Please copy each line from the entries that contains the string "depth".

GIVEN DATA:

--------------------------------------------------

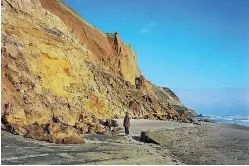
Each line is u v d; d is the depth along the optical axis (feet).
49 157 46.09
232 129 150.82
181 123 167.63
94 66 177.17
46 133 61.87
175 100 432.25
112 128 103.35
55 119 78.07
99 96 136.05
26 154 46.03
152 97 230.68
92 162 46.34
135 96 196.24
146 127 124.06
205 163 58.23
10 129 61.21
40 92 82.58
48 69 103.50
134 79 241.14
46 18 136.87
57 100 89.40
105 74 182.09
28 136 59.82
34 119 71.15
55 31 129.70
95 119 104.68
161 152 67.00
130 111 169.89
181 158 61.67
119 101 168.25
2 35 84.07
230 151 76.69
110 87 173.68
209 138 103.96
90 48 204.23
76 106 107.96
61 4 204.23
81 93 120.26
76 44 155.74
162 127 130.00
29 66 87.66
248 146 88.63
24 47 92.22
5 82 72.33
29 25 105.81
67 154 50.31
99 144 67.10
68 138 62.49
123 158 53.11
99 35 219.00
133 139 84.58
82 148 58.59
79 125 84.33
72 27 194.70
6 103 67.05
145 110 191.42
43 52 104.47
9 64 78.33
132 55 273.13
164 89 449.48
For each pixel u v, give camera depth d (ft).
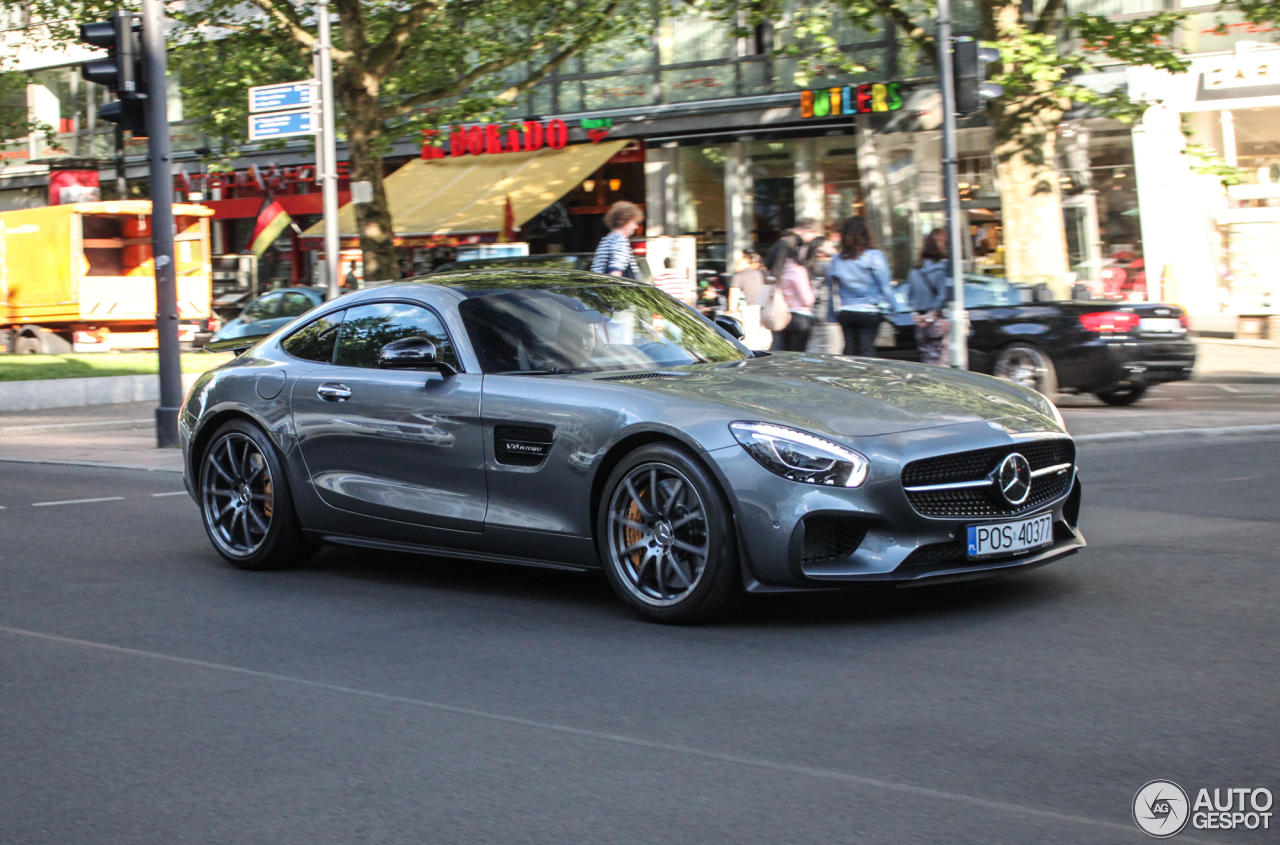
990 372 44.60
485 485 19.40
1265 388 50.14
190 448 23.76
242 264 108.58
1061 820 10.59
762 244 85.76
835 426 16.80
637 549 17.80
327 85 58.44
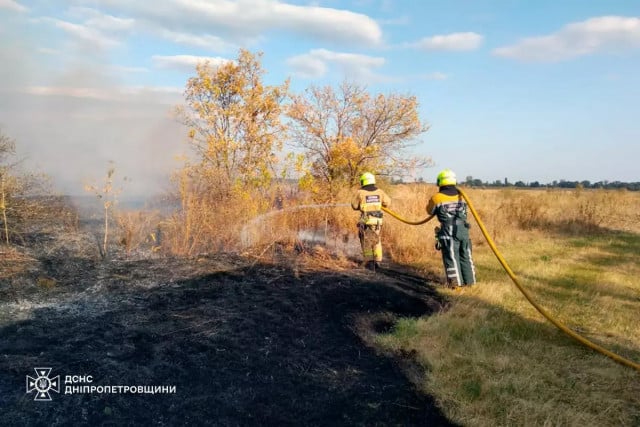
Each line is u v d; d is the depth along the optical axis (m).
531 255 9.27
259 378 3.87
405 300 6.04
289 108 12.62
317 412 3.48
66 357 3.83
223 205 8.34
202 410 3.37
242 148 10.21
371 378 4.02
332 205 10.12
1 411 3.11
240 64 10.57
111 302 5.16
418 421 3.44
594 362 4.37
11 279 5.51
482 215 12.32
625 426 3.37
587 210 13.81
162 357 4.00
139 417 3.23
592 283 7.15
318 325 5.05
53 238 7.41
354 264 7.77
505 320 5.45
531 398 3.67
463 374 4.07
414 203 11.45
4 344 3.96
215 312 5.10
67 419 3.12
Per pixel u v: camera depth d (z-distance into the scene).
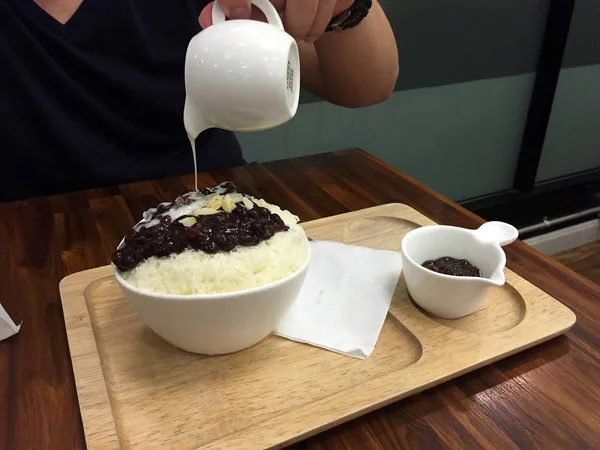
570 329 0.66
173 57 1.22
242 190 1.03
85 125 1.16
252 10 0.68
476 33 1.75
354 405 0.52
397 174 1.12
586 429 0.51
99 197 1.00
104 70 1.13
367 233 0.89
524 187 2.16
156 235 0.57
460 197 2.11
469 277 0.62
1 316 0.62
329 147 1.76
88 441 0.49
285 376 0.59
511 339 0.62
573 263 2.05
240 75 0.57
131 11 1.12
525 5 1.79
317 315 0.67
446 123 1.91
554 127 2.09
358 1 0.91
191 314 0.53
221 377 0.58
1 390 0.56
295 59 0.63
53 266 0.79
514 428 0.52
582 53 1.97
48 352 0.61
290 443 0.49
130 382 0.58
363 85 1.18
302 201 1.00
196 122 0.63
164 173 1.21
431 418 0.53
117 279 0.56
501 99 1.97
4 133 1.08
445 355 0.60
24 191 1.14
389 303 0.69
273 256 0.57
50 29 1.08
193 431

--------------------------------------------------

RESPONSE:
Each line is u v d; d is the depth along the optical axis (feet).
For each pixel u v, give camera depth d (ft).
Each line is u v d; d is the depth along the optical axis (m).
Per pixel u v: camera depth d (z-distance into the scene).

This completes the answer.